For this model, I would recommend using Random Forest algorithm. I chose this algorithm because of it’s robustness to outliers and its ability to handle imbalanced datasets effectively. Random Forest performs well in scenarios where the data includes categorical variables and is capable of modeling complex nonlinear relationships without the need for extensive data preprocessing.
Yes, the data includes a label, y, which indicates whether the client subscribed to a term deposit (yes or no). This is a classic setup for supervised learning and strongly influences the choice of algorithm. The presence of a clear binary label directs the selection towards classification algorithms, with Random Forest being particularly advantageous due to its ensemble approach, which enhances prediction accuracy and stability.
Random Forest is particularly well-suited to this dataset, which features a mix of numeric and categorical variables. This algorithm can inherently handle such mixed data types and is less sensitive to the scale of features, meaning that minimal preprocessing is required. Additionally, Random Forest can manage the high dimensionality and potential multicollinearity in the data due to its feature selection capability at each split in the decision trees making up the forest.

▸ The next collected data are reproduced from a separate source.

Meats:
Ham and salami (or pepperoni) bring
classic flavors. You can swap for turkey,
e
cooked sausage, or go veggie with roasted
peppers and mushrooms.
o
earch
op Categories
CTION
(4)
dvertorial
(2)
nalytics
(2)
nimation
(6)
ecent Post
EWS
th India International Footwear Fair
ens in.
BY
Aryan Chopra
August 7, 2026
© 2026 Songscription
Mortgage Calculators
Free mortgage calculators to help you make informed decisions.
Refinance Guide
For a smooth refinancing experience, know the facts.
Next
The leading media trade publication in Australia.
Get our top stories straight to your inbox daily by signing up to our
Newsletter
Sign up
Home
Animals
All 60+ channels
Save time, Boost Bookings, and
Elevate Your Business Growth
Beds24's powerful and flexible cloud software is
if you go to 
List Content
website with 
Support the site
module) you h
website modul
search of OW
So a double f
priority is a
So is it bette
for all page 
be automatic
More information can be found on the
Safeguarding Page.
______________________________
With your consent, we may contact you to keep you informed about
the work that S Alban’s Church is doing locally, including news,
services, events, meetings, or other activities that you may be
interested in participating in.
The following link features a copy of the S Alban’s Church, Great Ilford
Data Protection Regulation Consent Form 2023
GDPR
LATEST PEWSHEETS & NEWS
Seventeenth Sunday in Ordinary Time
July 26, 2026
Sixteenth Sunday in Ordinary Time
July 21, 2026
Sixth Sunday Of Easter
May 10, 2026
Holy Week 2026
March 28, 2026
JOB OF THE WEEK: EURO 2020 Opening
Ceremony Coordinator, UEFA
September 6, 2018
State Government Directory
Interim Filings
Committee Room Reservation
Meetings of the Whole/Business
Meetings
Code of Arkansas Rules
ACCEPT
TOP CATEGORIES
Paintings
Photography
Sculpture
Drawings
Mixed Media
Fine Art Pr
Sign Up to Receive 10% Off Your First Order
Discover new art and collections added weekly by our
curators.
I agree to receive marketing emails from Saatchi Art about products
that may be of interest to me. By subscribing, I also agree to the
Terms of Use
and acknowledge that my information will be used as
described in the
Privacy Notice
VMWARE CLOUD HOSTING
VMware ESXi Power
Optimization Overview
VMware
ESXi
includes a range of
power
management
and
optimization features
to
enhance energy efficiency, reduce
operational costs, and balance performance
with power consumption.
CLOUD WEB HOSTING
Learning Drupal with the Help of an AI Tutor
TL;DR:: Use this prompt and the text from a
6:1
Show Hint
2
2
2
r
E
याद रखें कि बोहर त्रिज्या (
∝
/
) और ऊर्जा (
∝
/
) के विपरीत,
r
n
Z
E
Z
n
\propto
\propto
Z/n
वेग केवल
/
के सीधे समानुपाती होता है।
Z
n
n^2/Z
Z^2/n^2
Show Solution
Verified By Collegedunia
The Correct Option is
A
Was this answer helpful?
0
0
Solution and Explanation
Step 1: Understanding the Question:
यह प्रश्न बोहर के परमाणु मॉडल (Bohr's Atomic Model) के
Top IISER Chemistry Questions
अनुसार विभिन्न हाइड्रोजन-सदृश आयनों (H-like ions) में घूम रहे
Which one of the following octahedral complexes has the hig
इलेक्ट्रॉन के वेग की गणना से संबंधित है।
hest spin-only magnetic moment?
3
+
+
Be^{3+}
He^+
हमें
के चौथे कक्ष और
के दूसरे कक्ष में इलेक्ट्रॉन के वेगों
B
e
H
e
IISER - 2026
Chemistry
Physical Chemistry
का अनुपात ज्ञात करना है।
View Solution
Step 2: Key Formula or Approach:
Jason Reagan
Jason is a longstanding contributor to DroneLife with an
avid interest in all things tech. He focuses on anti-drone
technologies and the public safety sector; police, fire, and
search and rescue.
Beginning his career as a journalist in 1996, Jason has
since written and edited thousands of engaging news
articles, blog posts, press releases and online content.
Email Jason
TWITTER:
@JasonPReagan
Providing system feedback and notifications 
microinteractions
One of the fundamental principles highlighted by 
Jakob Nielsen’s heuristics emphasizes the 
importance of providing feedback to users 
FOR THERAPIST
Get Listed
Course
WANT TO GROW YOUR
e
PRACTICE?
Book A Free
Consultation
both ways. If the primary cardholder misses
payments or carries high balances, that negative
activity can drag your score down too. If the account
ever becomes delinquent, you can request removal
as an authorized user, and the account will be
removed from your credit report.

If the dataset were smaller, containing fewer than 1,000 records, I might consider switching to a simpler model, such as Logistic Regression. The rationale behind this shift would be to avoid overfitting, which is more likely to occur with complex models like Random Forest when there is limited data. Logistic Regression, being a simpler and more interpretable model, would require fewer data to effectively capture the underlying trends without overfitting. Additionally, with a smaller dataset, the computational and memory advantages of simpler models become more significant, making Logistic Regression a practical choice for ensuring faster model training and interpretation.
# Handling missing values
bank <- na.omit(bank) # Removing rows with NA values
# Feature engineering
bank$interaction_term <- bank$age * bank$balance # Example interaction term
# Data transformation
bank$normalized_age <- scale(bank$age, center = TRUE, scale = TRUE)
# Handling imbalanced data
table(bank$y) # Check class imbalance##
## no yes
## 38171 5021
The output suggests that the data is imbalanced with a significant skew towards the “no” category. In predictive modeling, such imbalance could bias the model towards predicting “no” more frequently, as it is the more common outcome in the training data. To handle imbalanced data, this could involve either oversampling the minority class (“yes”) or undersampling the majority class (“no”).